[ACTIVITY]
Return all the lines below, exactly as they read.
Start of Block
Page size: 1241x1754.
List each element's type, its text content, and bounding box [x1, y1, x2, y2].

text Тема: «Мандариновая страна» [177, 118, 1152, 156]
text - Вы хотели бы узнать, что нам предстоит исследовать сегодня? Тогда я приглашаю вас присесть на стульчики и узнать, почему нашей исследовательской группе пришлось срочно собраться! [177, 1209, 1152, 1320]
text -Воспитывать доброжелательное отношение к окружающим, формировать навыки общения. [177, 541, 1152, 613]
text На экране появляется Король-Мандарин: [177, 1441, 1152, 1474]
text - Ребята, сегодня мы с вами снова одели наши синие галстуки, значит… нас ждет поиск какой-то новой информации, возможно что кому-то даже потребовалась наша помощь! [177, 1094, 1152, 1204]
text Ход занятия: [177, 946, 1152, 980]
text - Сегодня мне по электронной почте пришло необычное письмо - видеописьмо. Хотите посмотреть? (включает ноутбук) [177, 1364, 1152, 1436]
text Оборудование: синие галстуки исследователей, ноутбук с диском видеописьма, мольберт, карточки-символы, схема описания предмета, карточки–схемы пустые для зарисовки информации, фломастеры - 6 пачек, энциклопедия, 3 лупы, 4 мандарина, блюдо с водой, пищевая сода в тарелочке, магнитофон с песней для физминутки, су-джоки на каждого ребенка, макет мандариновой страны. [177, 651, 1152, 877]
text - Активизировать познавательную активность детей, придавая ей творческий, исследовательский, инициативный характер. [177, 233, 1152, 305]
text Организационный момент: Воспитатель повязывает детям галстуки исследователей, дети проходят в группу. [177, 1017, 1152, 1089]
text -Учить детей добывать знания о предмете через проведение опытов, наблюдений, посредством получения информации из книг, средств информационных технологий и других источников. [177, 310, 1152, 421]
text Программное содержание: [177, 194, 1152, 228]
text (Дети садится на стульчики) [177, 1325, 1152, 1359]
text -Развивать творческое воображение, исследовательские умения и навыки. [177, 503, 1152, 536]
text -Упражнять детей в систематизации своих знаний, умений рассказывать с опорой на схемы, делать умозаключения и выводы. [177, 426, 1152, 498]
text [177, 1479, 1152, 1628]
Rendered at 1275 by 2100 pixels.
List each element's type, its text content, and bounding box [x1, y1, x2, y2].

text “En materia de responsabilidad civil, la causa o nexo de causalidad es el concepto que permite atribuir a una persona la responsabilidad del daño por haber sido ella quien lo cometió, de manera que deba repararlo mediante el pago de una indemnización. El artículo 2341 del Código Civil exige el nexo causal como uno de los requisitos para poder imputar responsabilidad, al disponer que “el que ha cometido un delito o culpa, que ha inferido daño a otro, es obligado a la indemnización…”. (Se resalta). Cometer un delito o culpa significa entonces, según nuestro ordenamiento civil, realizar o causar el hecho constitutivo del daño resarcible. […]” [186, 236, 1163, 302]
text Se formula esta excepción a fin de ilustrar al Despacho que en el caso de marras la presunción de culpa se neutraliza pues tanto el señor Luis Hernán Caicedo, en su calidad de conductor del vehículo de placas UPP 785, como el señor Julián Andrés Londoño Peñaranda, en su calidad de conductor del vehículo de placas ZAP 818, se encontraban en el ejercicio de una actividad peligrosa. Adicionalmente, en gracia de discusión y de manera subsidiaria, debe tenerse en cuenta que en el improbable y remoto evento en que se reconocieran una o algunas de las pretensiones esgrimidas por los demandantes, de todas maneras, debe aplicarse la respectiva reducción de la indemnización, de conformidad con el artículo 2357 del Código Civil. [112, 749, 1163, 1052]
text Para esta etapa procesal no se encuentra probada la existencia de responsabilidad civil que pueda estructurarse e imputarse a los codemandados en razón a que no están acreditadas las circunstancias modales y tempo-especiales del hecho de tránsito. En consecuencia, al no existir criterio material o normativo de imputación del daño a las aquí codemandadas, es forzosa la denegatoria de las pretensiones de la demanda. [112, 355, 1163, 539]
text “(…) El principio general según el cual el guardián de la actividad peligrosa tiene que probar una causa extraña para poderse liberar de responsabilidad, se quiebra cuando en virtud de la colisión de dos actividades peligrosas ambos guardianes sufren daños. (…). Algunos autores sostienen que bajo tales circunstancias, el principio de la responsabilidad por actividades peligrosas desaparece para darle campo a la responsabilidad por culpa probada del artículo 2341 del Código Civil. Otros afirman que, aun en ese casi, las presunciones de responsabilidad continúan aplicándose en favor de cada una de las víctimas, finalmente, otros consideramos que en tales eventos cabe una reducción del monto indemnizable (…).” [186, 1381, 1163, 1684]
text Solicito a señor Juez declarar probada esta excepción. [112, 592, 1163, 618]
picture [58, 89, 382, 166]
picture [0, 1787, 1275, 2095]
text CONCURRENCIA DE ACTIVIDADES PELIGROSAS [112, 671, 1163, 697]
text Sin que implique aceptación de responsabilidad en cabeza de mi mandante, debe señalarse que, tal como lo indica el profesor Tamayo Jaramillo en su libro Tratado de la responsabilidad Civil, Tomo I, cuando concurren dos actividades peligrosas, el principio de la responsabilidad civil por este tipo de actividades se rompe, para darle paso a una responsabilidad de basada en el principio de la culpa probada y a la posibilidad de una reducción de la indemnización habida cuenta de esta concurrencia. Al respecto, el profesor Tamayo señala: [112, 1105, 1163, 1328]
End of Block
[WRITTEN RESPONSE]
Page size: 1241x1754.
List each element's type, its text content, and bounding box [x1, y1, x2, y2].

text Тема: «Мандариновая страна» [177, 118, 1152, 156]
text - Вы хотели бы узнать, что нам предстоит исследовать сегодня? Тогда я приглашаю вас присесть на стульчики и узнать, почему нашей исследовательской группе пришлось срочно собраться! [177, 1209, 1152, 1320]
text -Воспитывать доброжелательное отношение к окружающим, формировать навыки общения. [177, 541, 1152, 613]
text На экране появляется Король-Мандарин: [177, 1441, 1152, 1474]
text - Ребята, сегодня мы с вами снова одели наши синие галстуки, значит… нас ждет поиск какой-то новой информации, возможно что кому-то даже потребовалась наша помощь! [177, 1094, 1152, 1204]
text Ход занятия: [177, 946, 1152, 980]
text - Сегодня мне по электронной почте пришло необычное письмо - видеописьмо. Хотите посмотреть? (включает ноутбук) [177, 1364, 1152, 1436]
text Оборудование: синие галстуки исследователей, ноутбук с диском видеописьма, мольберт, карточки-символы, схема описания предмета, карточки–схемы пустые для зарисовки информации, фломастеры - 6 пачек, энциклопедия, 3 лупы, 4 мандарина, блюдо с водой, пищевая сода в тарелочке, магнитофон с песней для физминутки, су-джоки на каждого ребенка, макет мандариновой страны. [177, 651, 1152, 877]
text - Активизировать познавательную активность детей, придавая ей творческий, исследовательский, инициативный характер. [177, 233, 1152, 305]
text Организационный момент: Воспитатель повязывает детям галстуки исследователей, дети проходят в группу. [177, 1017, 1152, 1089]
text -Учить детей добывать знания о предмете через проведение опытов, наблюдений, посредством получения информации из книг, средств информационных технологий и других источников. [177, 310, 1152, 421]
text Программное содержание: [177, 194, 1152, 228]
text (Дети садится на стульчики) [177, 1325, 1152, 1359]
text -Развивать творческое воображение, исследовательские умения и навыки. [177, 503, 1152, 536]
text -Упражнять детей в систематизации своих знаний, умений рассказывать с опорой на схемы, делать умозаключения и выводы. [177, 426, 1152, 498]
text [177, 1479, 1152, 1628]
Rendered at 1275 by 2100 pixels.
List each element's type, its text content, and bounding box [x1, y1, x2, y2].

text “En materia de responsabilidad civil, la causa o nexo de causalidad es el concepto que permite atribuir a una persona la responsabilidad del daño por haber sido ella quien lo cometió, de manera que deba repararlo mediante el pago de una indemnización. El artículo 2341 del Código Civil exige el nexo causal como uno de los requisitos para poder imputar responsabilidad, al disponer que “el que ha cometido un delito o culpa, que ha inferido daño a otro, es obligado a la indemnización…”. (Se resalta). Cometer un delito o culpa significa entonces, según nuestro ordenamiento civil, realizar o causar el hecho constitutivo del daño resarcible. […]” [186, 236, 1163, 302]
text Se formula esta excepción a fin de ilustrar al Despacho que en el caso de marras la presunción de culpa se neutraliza pues tanto el señor Luis Hernán Caicedo, en su calidad de conductor del vehículo de placas UPP 785, como el señor Julián Andrés Londoño Peñaranda, en su calidad de conductor del vehículo de placas ZAP 818, se encontraban en el ejercicio de una actividad peligrosa. Adicionalmente, en gracia de discusión y de manera subsidiaria, debe tenerse en cuenta que en el improbable y remoto evento en que se reconocieran una o algunas de las pretensiones esgrimidas por los demandantes, de todas maneras, debe aplicarse la respectiva reducción de la indemnización, de conformidad con el artículo 2357 del Código Civil. [112, 749, 1163, 1052]
text Para esta etapa procesal no se encuentra probada la existencia de responsabilidad civil que pueda estructurarse e imputarse a los codemandados en razón a que no están acreditadas las circunstancias modales y tempo-especiales del hecho de tránsito. En consecuencia, al no existir criterio material o normativo de imputación del daño a las aquí codemandadas, es forzosa la denegatoria de las pretensiones de la demanda. [112, 355, 1163, 539]
text “(…) El principio general según el cual el guardián de la actividad peligrosa tiene que probar una causa extraña para poderse liberar de responsabilidad, se quiebra cuando en virtud de la colisión de dos actividades peligrosas ambos guardianes sufren daños. (…). Algunos autores sostienen que bajo tales circunstancias, el principio de la responsabilidad por actividades peligrosas desaparece para darle campo a la responsabilidad por culpa probada del artículo 2341 del Código Civil. Otros afirman que, aun en ese casi, las presunciones de responsabilidad continúan aplicándose en favor de cada una de las víctimas, finalmente, otros consideramos que en tales eventos cabe una reducción del monto indemnizable (…).” [186, 1381, 1163, 1684]
text Solicito a señor Juez declarar probada esta excepción. [112, 592, 1163, 618]
picture [58, 89, 382, 166]
picture [0, 1787, 1275, 2095]
text CONCURRENCIA DE ACTIVIDADES PELIGROSAS [112, 671, 1163, 697]
text Sin que implique aceptación de responsabilidad en cabeza de mi mandante, debe señalarse que, tal como lo indica el profesor Tamayo Jaramillo en su libro Tratado de la responsabilidad Civil, Tomo I, cuando concurren dos actividades peligrosas, el principio de la responsabilidad civil por este tipo de actividades se rompe, para darle paso a una responsabilidad de basada en el principio de la culpa probada y a la posibilidad de una reducción de la indemnización habida cuenta de esta concurrencia. Al respecto, el profesor Tamayo señala: [112, 1105, 1163, 1328]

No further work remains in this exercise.